In the Bible we read a lot about the future. It speaks about eternity, and life after death. Jesus said much about His return, His “second coming.” But the Scriptures also talk about the here and now, not becoming so future-focused that we become presently impoverished.
For instance, Ephesians 5:16 warns about, “Redeeming the time, because the days are evil.” Or as a different translation phrases it, “making the most of your time.” In His most celebrated public message, the so-called “Sermon on the Mount,” Jesus spoke about the dangers of going about our daily lives fearful of what might or might not occur in the future: “Therefore do not worry about tomorrow, for tomorrow will worry about itself. Each day has enough trouble of its own” (Matthew 6:34).
One aspect of this could be concentrating so much on what lies over the horizon that we find ourselves stumbling over good things right in front of us. An example was when Jesus spent time in the home of sisters Mary and Martha. Apparently a consummate hostess, Martha was preparing the dinner she would serve. Her sister, however, “sat at the Lord’s feet listening to what he said.”
The passage continues, “Martha was distracted by all the preparations that had to be made. She came to him and asked, ‘Lord, don’t you care that my sister has left me to do the work by myself? Tell her to help me!’ ‘Martha, Martha,’ the Lord answered, ‘you are worried and upset about many things, but few things are needed – or indeed only one. Mary has chosen what is better, and it will not be taken away from her” (Luke 10:38-41).

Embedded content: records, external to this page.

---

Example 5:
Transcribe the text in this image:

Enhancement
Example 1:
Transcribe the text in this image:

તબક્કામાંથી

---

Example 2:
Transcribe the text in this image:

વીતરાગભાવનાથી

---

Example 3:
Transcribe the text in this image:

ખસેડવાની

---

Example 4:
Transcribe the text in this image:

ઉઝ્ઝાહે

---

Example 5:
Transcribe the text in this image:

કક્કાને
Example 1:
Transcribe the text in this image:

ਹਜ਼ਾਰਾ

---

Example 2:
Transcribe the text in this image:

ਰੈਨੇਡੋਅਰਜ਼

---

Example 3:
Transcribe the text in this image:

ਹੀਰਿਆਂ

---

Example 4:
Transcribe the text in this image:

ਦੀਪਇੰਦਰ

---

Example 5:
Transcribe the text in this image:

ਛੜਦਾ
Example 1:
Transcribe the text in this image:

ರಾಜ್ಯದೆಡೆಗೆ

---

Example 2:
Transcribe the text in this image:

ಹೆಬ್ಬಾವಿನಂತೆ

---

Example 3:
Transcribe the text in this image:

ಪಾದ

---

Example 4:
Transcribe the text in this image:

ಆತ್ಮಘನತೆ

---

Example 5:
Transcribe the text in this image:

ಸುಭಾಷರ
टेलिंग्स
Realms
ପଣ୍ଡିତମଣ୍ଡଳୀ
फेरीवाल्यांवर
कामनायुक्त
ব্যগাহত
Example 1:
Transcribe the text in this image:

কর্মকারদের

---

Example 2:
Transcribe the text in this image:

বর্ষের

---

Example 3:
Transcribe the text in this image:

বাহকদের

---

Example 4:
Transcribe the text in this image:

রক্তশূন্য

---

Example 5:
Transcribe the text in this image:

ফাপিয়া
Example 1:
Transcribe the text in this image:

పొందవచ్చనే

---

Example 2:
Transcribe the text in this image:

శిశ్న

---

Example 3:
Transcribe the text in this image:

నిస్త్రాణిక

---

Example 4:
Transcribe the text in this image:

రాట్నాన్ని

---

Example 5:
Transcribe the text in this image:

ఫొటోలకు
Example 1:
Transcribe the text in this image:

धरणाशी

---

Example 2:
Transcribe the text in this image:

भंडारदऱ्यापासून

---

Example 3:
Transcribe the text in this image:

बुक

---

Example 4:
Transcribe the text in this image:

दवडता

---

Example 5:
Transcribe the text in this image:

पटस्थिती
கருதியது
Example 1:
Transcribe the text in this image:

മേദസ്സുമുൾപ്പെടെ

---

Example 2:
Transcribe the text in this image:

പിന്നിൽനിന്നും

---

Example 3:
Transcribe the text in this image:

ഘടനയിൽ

Jesus wasn’t rebuking Martha for her kindness in cooking a hearty meal, but was simply showing her that while she had been living for the moment, Mary realized the value of living in the moment. After all, how often did Jesus stop by one’s house for a personal visit?
Pondering the comparison between living in the moment vs. living for the moment, I think of a man I heard of, boasting about the significant estate he was amassing, intending to leave it all for charitable purposes upon his death. Although such intentions are laudable, I couldn’t help thinking about how much good his financial and material resources could accomplish for people right now, rather than delaying such assistance for years later.
Proverbs 3:27-28 seems to address this when it admonishes, “Do not withhold good from those to whom it is due, when it is in your power to act. Do not say to your neighbor, ‘Come back tomorrow and I’ll give it to you’ – when you already have it with you.”
Without question, it’s fun living part of the time for special moments – a favorite holiday, birthday or anniversary, or the vacation you’ve always dreamed about. But what about this moment? Right now? It could be holding some of the best memories of all.